Let me first explain building blocks to this problem. Before answering this, we should

know the relationship between Sent codeword, Received codeword, CRC generator

and error polynomial.

let's take an example:

Sent codeword $=10010\ (=x^4+x)$

Received codeword = 10**1**10 (error at $2nd$ bit ) $(=x^4+x^2+x)$

Now, i can write **Sent codeword = Received codeword + error**

( $10010 =$10**1**10 $+ 00100,$ here we do modulo $2$ arithmetic

i.e $1+1 =0$ without carry )

in polynomial also we can see $x^4+x = x^4+x^2+x+x^2 = x^4+$**2 **$x^2+x=$** x**^{4}**+x**

(here multiplier with 2 means 0 bcoz it coressopnds to binary modulo 2 arithmetic

**which is 1+1 = 0 **(not 2) **)**^{ }

^{OR }

We can also write,

**Received codeword = Sent codeword + error **(Check it using same mrthod as above)

Sent codeword $C(x),$ Received codeword $R(x)$ and error $E(x)$.

Now we have R**(x) = C(x) + E(x)**. and let CRC polynomial be G**(x)**.

$G(x)$ always divides $C(x),$ and if there is an error then $G(x)$

should not divide $R(x)$.

**Lets check - **

$R(x) \bmod G(x) =\left(C(x) + E(x)\right) \bmod G(x)$ (for simplicity i am writing mod as division )

$\dfrac{R(x)}{G(x)}=\dfrac{C(x)}{G(x)}+\dfrac{E(x)}{G(x)}$

$G(x)$ always divides $C(x)$

$\Rightarrow \dfrac{R(x)}{G(x)}=0+\dfrac{E(x)}{G(x)}$

If $G(x)$ divides $E(x)$ also this would mean $G(x)$ divides $R(x)$. We know that,

If $G(x)$ does not properly divide $R(x)$ then there is an error but we are never sure

if there is error or not when $G(x)$ divides $R(X)$.

As we saw, $G(x)$ divides $R(x)$ or not totally depends on $G(x)$ divides $E(x)$ or not.

whole strength of $G(x)$ lies if it does not divide any possible $E(x)$.

Lets see again $E(x)$, if there is an error in $3^{rd}$ and $4^{th}$ bit from left

$\text{(LSB is 0th bit )}$ then $E(X) = x^4+x^3$.( it does not matter error is from toggling

$1$ to $0$ or $0$ to $1$ ) **Check with above example.**

Now come to question. it says $G(x)$ should detect odd number of bits in error?.

If number of bits are odd then terms in $E(x)$ would be odd.

Information provided:

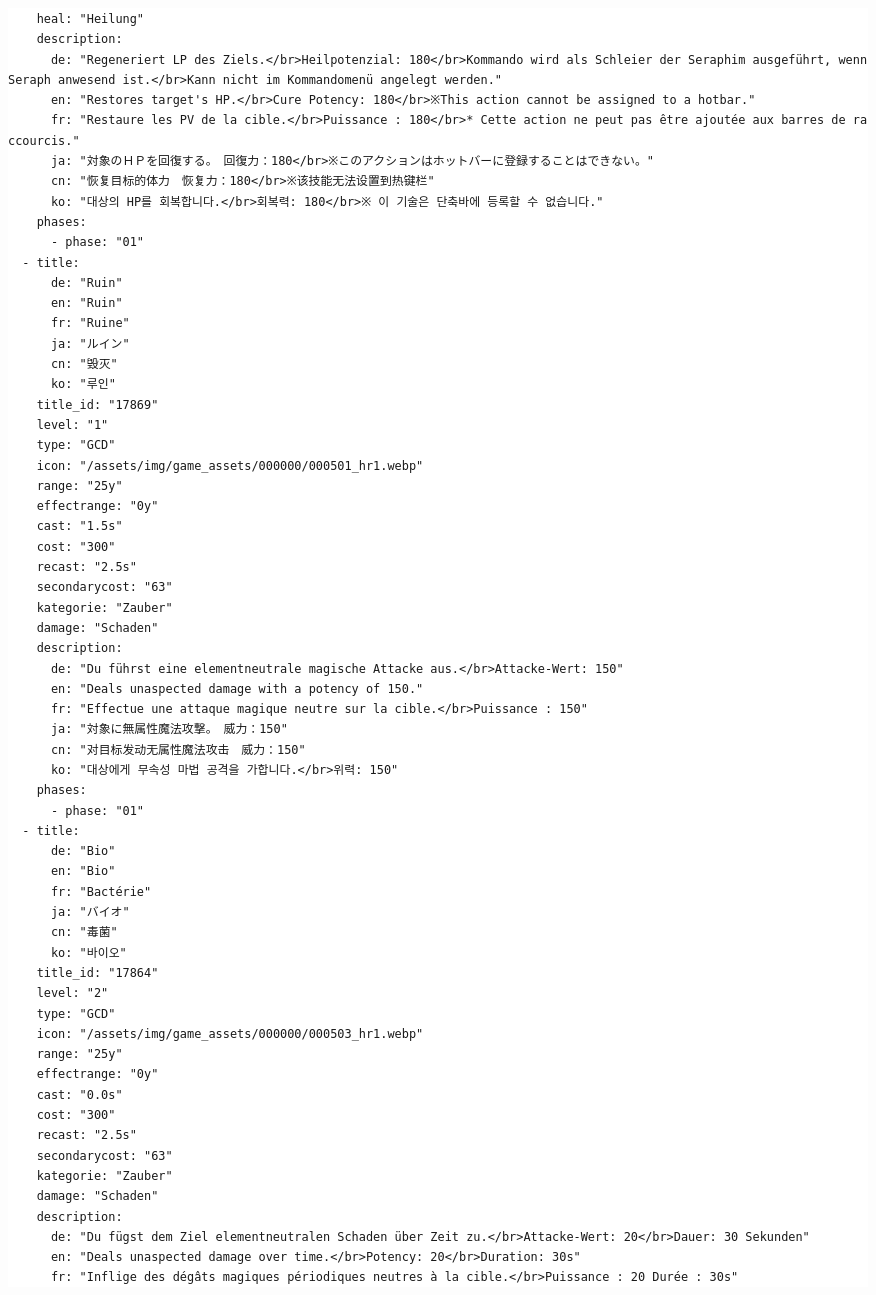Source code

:         heal: "Heilung"
        description:
          de: "Regeneriert LP des Ziels.</br>Heilpotenzial: 180</br>Kommando wird als Schleier der Seraphim ausgeführt, wenn Seraph anwesend ist.</br>Kann nicht im Kommandomenü angelegt werden."
          en: "Restores target's HP.</br>Cure Potency: 180</br>※This action cannot be assigned to a hotbar."
          fr: "Restaure les PV de la cible.</br>Puissance : 180</br>* Cette action ne peut pas être ajoutée aux barres de raccourcis."
          ja: "対象のＨＰを回復する。　回復力：180</br>※このアクションはホットバーに登録することはできない。"
          cn: "恢复目标的体力　恢复力：180</br>※该技能无法设置到热键栏"
          ko: "대상의 HP를 회복합니다.</br>회복력: 180</br>※ 이 기술은 단축바에 등록할 수 없습니다."
        phases:
          - phase: "01"
      - title:
          de: "Ruin"
          en: "Ruin"
          fr: "Ruine"
          ja: "ルイン"
          cn: "毁灭"
          ko: "루인"
        title_id: "17869"
        level: "1"
        type: "GCD"
        icon: "/assets/img/game_assets/000000/000501_hr1.webp"
        range: "25y"
        effectrange: "0y"
        cast: "1.5s"
        cost: "300"
        recast: "2.5s"
        secondarycost: "63"
        kategorie: "Zauber"
        damage: "Schaden"
        description:
          de: "Du führst eine elementneutrale magische Attacke aus.</br>Attacke-Wert: 150"
          en: "Deals unaspected damage with a potency of 150."
          fr: "Effectue une attaque magique neutre sur la cible.</br>Puissance : 150"
          ja: "対象に無属性魔法攻撃。　威力：150"
          cn: "对目标发动无属性魔法攻击　威力：150"
          ko: "대상에게 무속성 마법 공격을 가합니다.</br>위력: 150"
        phases:
          - phase: "01"
      - title:
          de: "Bio"
          en: "Bio"
          fr: "Bactérie"
          ja: "バイオ"
          cn: "毒菌"
          ko: "바이오"
        title_id: "17864"
        level: "2"
        type: "GCD"
        icon: "/assets/img/game_assets/000000/000503_hr1.webp"
        range: "25y"
        effectrange: "0y"
        cast: "0.0s"
        cost: "300"
        recast: "2.5s"
        secondarycost: "63"
        kategorie: "Zauber"
        damage: "Schaden"
        description:
          de: "Du fügst dem Ziel elementneutralen Schaden über Zeit zu.</br>Attacke-Wert: 20</br>Dauer: 30 Sekunden"
          en: "Deals unaspected damage over time.</br>Potency: 20</br>Duration: 30s"
          fr: "Inflige des dégâts magiques périodiques neutres à la cible.</br>Puissance : 20 Durée : 30s"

Problem statement:
Print the CRC explanation from "(here multiplier with" up to and including "polynomial be G**(x)**.". The rows have nothing to do with what you're asked to do here.

Exercise solution:
(here multiplier with 2 means 0 bcoz it coressopnds to binary modulo 2 arithmetic

**which is 1+1 = 0 **(not 2) **)**^{ }

^{OR }

We can also write,

**Received codeword = Sent codeword + error **(Check it using same mrthod as above)

Sent codeword $C(x),$ Received codeword $R(x)$ and error $E(x)$.

Now we have R**(x) = C(x) + E(x)**. and let CRC polynomial be G**(x)**.